AIM
Please state how many rows below contain the string "results", matching case exactly, and give only the number.

DATA LINES
++++

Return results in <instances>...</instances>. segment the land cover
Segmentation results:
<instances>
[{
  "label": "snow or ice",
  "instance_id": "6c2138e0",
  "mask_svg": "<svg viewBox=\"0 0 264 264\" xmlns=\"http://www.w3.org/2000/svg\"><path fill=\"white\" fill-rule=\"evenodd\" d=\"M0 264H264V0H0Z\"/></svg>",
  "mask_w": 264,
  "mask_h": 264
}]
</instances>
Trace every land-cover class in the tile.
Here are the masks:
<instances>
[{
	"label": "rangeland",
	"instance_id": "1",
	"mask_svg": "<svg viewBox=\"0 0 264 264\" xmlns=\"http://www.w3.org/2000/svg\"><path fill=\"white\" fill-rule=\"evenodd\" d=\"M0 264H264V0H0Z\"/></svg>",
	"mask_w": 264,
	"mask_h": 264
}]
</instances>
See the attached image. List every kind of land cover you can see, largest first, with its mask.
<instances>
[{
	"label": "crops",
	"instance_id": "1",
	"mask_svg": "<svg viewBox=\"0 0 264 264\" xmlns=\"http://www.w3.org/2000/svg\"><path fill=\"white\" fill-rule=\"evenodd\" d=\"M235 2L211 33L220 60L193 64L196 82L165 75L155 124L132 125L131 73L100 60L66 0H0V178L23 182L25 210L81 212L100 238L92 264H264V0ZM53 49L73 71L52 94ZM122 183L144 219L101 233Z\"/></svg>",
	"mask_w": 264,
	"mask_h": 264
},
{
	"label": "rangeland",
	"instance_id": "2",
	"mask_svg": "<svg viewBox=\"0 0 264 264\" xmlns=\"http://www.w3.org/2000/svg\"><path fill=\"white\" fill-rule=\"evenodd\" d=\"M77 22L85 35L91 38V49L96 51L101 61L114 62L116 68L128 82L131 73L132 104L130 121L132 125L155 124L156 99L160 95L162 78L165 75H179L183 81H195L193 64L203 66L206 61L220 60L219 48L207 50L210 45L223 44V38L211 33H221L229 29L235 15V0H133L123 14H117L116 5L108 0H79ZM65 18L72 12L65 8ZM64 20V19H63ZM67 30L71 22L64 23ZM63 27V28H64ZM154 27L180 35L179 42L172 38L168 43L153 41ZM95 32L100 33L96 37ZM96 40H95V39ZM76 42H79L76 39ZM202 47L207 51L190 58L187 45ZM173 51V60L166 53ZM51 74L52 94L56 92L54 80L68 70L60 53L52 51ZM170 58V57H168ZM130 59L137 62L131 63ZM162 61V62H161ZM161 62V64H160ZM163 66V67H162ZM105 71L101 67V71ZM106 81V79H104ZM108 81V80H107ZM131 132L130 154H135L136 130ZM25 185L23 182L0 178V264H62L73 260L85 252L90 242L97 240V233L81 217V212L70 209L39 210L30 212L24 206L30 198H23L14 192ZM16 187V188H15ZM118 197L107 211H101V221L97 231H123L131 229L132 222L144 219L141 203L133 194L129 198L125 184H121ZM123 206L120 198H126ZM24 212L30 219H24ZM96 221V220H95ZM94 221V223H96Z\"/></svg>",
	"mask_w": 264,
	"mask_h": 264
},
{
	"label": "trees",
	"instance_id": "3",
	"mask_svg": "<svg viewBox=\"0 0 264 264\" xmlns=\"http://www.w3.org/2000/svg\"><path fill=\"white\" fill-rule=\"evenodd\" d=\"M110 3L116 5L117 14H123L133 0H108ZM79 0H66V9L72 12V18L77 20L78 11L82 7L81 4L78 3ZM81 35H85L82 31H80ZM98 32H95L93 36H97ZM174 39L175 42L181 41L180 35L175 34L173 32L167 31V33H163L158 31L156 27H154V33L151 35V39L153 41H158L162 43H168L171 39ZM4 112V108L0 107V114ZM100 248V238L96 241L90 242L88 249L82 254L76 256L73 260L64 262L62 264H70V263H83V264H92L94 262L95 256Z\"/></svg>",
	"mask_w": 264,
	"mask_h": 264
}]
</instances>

++++

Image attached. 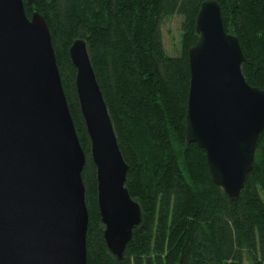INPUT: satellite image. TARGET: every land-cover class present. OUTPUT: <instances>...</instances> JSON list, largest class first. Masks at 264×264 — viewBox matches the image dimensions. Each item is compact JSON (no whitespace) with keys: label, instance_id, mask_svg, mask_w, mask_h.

++++

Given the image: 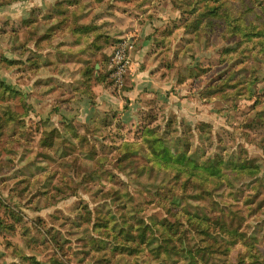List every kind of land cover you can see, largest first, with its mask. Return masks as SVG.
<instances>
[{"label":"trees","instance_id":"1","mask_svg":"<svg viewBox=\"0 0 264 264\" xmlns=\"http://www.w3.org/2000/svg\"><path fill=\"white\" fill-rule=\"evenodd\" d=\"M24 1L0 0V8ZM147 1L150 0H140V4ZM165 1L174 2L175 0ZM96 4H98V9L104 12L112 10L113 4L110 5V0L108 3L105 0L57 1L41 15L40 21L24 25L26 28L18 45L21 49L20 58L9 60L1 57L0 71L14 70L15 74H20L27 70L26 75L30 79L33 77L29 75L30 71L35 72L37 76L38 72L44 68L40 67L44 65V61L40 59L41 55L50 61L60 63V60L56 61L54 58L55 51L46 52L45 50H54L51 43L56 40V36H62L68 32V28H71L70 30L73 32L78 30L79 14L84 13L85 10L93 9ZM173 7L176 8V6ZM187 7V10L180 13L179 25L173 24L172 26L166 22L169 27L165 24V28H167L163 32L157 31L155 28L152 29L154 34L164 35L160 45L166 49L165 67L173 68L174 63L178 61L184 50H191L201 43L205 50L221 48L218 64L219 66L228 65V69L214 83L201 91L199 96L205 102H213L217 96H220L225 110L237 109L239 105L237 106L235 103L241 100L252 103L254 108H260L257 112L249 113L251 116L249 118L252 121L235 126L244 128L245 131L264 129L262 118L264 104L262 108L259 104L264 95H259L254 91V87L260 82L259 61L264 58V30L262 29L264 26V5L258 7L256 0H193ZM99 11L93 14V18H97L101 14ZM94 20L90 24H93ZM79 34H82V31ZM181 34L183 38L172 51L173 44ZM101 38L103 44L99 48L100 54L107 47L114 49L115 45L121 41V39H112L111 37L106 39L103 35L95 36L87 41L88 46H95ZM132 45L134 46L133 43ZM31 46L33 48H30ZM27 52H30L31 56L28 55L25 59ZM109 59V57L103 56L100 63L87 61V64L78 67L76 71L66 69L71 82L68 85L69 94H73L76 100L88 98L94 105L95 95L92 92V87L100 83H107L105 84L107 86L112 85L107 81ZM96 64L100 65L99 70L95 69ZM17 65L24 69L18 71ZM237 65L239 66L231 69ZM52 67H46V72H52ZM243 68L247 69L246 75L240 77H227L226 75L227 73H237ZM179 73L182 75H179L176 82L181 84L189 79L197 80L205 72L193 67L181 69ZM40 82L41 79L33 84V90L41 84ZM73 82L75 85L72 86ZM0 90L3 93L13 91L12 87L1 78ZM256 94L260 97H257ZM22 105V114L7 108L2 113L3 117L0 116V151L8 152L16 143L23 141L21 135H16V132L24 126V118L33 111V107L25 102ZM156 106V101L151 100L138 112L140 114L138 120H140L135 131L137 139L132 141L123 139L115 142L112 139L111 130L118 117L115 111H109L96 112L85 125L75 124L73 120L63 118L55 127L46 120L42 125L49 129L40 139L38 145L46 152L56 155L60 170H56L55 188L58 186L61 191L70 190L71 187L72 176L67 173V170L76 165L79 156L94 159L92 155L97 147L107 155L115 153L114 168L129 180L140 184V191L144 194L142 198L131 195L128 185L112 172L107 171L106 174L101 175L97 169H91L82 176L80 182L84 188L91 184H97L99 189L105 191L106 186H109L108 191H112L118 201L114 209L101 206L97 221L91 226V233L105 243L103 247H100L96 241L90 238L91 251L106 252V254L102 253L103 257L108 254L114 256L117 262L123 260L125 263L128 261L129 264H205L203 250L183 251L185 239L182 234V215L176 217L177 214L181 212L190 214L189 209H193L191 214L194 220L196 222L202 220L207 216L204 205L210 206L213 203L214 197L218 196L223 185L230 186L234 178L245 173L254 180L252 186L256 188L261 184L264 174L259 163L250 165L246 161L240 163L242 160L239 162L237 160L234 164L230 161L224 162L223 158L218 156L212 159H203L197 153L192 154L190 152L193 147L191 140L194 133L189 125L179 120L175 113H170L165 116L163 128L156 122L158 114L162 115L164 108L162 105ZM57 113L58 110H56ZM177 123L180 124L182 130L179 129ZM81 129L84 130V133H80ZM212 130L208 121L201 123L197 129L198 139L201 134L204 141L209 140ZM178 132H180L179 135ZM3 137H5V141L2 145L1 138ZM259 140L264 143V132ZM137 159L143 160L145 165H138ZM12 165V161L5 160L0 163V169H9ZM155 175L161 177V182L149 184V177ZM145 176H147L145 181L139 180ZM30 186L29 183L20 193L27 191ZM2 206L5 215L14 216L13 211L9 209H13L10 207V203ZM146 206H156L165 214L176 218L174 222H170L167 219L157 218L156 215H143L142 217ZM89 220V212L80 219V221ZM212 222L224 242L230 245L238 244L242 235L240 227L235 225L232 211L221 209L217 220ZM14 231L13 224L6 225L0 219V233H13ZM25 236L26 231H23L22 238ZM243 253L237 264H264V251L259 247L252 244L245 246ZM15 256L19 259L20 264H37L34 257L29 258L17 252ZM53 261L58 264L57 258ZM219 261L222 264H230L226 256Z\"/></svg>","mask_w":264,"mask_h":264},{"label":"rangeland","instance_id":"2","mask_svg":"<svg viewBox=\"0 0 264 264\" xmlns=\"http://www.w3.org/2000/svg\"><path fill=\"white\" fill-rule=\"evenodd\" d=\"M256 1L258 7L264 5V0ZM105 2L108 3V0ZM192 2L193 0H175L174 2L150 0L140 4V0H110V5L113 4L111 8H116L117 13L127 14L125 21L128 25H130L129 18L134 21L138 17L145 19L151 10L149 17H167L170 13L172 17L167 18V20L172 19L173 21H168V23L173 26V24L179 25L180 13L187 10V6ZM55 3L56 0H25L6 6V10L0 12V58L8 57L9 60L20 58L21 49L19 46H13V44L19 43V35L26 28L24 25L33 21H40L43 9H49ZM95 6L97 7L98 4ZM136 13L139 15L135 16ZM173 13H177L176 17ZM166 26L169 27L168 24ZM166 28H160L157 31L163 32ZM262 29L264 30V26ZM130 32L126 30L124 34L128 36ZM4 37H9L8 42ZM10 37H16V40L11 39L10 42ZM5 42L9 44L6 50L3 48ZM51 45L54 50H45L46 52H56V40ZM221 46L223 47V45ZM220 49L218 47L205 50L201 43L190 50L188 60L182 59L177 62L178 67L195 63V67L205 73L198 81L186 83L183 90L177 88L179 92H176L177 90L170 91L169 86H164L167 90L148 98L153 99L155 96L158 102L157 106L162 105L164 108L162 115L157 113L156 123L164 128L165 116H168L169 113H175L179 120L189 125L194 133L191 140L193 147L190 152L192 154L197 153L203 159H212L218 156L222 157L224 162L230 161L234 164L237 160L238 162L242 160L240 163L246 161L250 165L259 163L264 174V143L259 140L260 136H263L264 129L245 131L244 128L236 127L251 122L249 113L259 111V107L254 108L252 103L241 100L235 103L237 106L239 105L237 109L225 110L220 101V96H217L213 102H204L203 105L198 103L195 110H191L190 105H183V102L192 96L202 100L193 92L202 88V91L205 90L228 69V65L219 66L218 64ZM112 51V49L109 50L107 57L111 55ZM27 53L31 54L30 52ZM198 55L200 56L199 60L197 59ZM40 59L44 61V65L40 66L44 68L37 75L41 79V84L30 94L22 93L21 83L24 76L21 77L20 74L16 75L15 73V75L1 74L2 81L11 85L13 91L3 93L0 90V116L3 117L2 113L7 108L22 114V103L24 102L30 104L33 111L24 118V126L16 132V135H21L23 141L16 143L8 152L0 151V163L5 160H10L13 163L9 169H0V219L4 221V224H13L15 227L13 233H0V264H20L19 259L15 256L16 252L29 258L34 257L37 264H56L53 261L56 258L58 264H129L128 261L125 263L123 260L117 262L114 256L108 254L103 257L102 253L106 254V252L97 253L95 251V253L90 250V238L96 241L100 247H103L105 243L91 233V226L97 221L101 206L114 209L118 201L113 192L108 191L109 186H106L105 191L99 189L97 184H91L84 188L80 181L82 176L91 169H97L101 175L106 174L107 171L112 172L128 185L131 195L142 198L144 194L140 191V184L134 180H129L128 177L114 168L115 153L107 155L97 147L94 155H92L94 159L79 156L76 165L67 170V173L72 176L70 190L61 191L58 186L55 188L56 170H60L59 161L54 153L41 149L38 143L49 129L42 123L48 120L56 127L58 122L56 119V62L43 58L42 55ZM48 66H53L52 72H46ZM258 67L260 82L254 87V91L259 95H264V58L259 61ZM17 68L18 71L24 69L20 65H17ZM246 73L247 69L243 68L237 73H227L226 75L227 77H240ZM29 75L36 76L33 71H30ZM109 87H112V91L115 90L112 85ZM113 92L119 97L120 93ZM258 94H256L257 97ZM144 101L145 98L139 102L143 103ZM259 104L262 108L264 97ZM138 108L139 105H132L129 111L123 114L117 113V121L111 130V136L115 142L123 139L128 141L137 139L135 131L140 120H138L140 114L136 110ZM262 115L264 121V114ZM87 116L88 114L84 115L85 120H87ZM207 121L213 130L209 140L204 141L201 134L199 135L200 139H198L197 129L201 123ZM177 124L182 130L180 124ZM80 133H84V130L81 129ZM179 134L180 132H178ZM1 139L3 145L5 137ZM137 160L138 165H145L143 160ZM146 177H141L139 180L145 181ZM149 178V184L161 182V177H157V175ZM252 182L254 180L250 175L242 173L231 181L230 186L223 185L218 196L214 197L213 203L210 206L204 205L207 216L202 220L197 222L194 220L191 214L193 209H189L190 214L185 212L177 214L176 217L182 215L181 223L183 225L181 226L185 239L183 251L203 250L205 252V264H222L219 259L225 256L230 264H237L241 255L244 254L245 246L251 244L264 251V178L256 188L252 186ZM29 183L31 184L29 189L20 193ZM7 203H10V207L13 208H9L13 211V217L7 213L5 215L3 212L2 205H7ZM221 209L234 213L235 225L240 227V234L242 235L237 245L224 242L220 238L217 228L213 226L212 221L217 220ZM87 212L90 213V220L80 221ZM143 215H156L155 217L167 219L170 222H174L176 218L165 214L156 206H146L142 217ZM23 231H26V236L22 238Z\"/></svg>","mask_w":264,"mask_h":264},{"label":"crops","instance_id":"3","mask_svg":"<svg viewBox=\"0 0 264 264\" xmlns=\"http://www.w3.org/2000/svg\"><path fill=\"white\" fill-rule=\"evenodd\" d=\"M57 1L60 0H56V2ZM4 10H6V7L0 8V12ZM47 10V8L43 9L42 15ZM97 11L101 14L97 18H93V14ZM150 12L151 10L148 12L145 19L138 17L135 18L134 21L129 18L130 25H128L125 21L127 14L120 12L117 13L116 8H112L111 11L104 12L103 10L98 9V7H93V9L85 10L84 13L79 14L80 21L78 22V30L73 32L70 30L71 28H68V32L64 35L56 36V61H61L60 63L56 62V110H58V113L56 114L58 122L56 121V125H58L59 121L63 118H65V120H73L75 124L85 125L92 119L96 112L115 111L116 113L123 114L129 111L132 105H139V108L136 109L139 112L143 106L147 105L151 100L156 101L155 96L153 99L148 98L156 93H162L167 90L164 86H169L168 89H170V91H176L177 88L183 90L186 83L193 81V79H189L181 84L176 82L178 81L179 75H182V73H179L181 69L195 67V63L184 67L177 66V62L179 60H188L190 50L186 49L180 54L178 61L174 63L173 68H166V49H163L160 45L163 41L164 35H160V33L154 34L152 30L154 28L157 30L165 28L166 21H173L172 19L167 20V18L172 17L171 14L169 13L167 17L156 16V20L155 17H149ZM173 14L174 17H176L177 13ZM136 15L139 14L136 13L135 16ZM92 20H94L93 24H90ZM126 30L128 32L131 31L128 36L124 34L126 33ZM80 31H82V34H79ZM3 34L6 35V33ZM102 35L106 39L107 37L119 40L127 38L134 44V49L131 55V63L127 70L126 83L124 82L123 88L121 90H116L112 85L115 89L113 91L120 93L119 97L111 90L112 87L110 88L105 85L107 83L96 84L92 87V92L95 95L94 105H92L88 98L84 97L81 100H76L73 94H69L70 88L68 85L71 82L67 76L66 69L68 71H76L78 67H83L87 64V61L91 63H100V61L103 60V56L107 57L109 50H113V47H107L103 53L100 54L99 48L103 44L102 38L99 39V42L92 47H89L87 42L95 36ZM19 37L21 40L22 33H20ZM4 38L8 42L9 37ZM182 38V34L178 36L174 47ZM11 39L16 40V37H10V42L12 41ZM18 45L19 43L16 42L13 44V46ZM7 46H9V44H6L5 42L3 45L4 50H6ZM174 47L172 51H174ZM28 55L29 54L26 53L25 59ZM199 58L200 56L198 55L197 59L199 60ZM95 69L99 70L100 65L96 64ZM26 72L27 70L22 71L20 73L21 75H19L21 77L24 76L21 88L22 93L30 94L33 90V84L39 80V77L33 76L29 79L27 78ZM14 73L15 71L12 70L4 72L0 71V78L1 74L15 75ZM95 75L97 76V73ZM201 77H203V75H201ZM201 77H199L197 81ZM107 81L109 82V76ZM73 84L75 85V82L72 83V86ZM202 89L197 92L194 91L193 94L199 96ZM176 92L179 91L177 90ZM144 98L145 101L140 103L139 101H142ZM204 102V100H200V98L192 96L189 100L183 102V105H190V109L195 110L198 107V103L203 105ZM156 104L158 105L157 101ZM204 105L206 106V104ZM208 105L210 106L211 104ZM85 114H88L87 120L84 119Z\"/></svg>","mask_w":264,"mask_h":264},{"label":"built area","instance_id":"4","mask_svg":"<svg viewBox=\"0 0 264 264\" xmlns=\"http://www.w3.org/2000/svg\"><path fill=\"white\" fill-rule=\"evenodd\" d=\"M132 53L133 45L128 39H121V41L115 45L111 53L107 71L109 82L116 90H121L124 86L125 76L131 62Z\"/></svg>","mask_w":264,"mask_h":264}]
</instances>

++++

FINISHED ANSWER
2